I did talk with our family doctor about his not drinking milk due to allergies and he was not really concerned. My ds2 is short and a light weight he's almost 3 and weighs between 23 and 25 pounds. He stated he didn't see supplemenation possible at his age. I honestly think my doctor didn't realize the wide variety of supplements available. I supplement my ds2 w/ calcium supplements from a local health food store specifically for children. Nothing is prefect mind you, the Dino Eggs are jellybeans, but I'll take the little added sugar over no calcium intake for the day. I also found liquid calcium flavored that I add to his juice at least once a day.

I do not understand why a doctor would be suggesting weaning, does he understand that the child will not get dairy milk if weaned? I think a lot of times doctors fail to look at the entire family dynamic and dietary restrictions.

If this mother has to go back in say a few weeks to have the dc checked, she should ask the doctor what he/she suggest she feed dc if she were to wean. And then when the ignorant doctors says milk, she can't state either an allergy or dietary restiction to dairy and then say now what?

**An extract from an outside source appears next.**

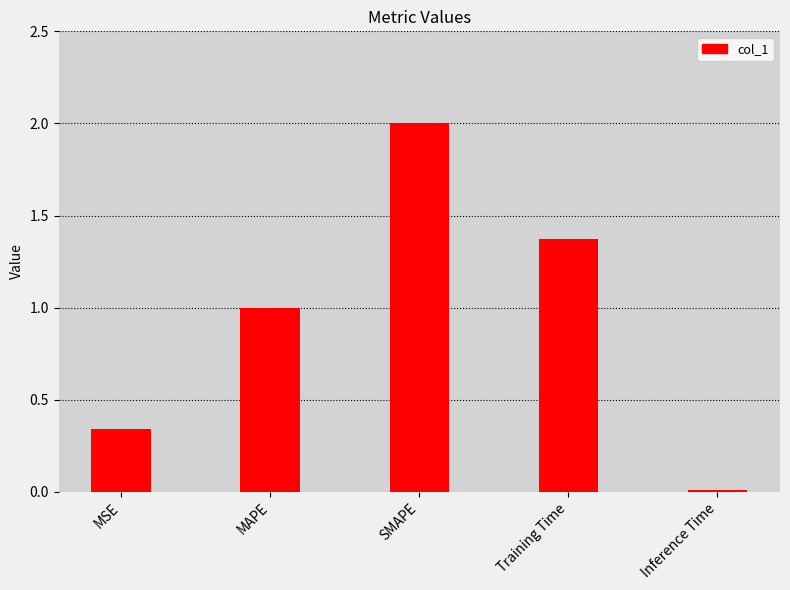

What is the sum of the values at Training Time and MSE?

1.7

Also encourage the mother to look at her dc's physical shape and size and the over all health of the child. Some children are pettite and are not going to be with in normal ranges on those "charts" ever. And they are completely healthy for who they are.

I think in general pediatricans are still very ignorant to breastfeed babies and children. And they expect that a child of 1 would be drinking cows milk at least 3 times a day and those growth charts may or may not have been updated to account for children who are bf past 6 mo old. I also think the growth charts in general are not accurate depictions of a child's health.

For example: A 2 yr old who eats pizza and drinks soda and rarely eats a veggie may be considered of normal weight and height where as a child who eats mostly veggies and fruits and still nurses might come in as below normal. And we all know that the child eating the veggies and fruit is in a much healthier state of being than the fastfood soda drinking 2 yr old!!!

I hope you share these post with her and she can be encouraged not to worry too much, but to continue nursing and possibly trying to give more full fat foods for snacks or meals verses the mainstream cheerios and gerber toddler snacks. And to look at the over all health issue and if her dc is just pettite or if there is a real problem. Although generally speaking a bf child is not likely to be having a serious problem at age 1 that would have been over looked until now.